ABSTRACT

One of the most powerful and emotional visual images of the 1930s was the newsreel footage of Spanish refugees crossing the Pyrenees on foot, in a desperate attempt to escape from the ravages of the Civil War. They were Spanish republicans who had hoped for military aid from republican France, but now, defeated by General Franco’s rebel forces, straggled across the mountains, the men often on crutches, the women in shawls clutching bundles of belongings, and small children in clogs, slipping on the steep paths which were covered in ice and snow. Over the border in France there had been widespread collections of money and clothes, organized by humanitarian groups and the political parties of the Left, and volunteers had been recruited by the Communist Party to fight in the International Brigades, defying the noninterventionist policy of France and Britain. By 1939 it was clear that the Spanish republic had lost, and the distress of the refugees symbolized the collapse of a cause which had fired the political commitment and the poetic imagination of a generation. A year later in France itself, in May 1940, as the tanks of General Guderian broke through the French defences on the Meuse, the French poured on to the roads in a gigantic flood of refugees, fleeing from the advancing German armies of Hitler’s Reich.
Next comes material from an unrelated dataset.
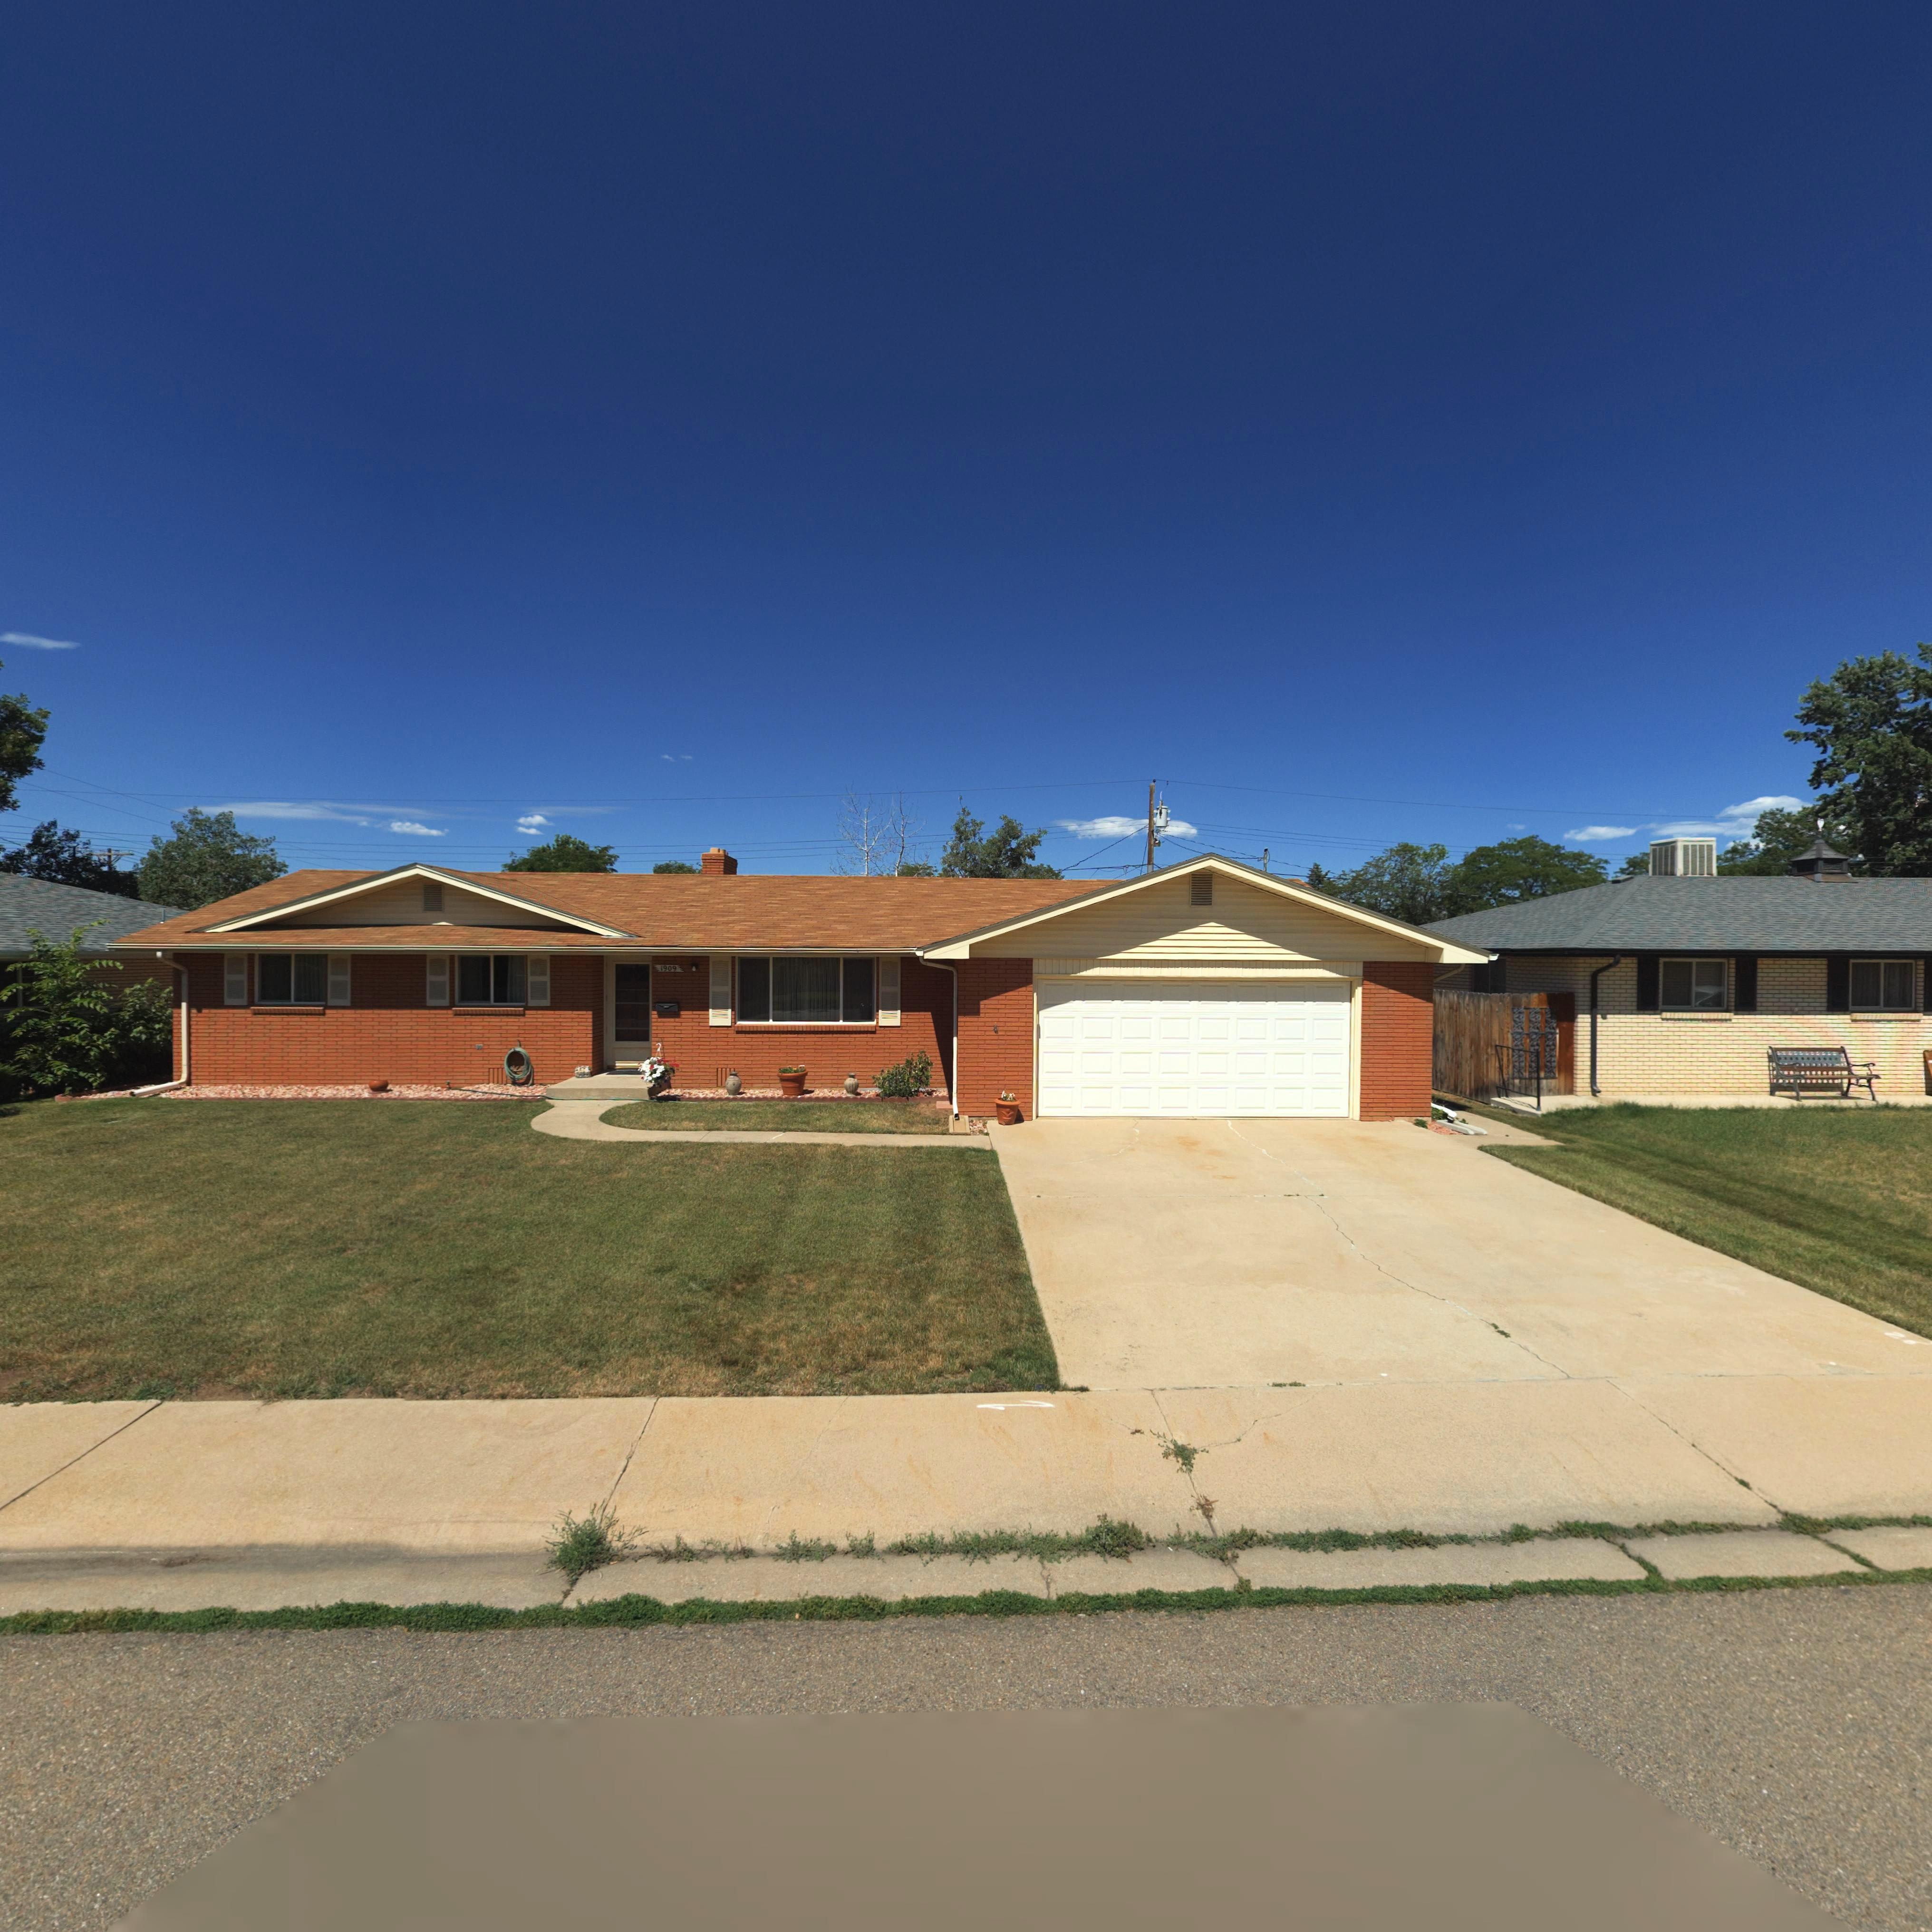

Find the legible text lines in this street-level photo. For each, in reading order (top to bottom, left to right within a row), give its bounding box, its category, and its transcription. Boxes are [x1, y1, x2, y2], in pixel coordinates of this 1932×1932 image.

[660, 965, 677, 972] StreetNumber: 1909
An estimated six to ten million people took to roads and rail, with horse-drawn carts, bicycles, cars with mattresses on the roof, farm trucks and wheelbarrows, in a flight which mirrored and compounded the military catastrophe. The desperation of the refugees in the Pyrenees was terrifyingly echoed in the plight of those on the roads of northern and central France, from Picardy to the Limousin, from Brittany to the Auvergne.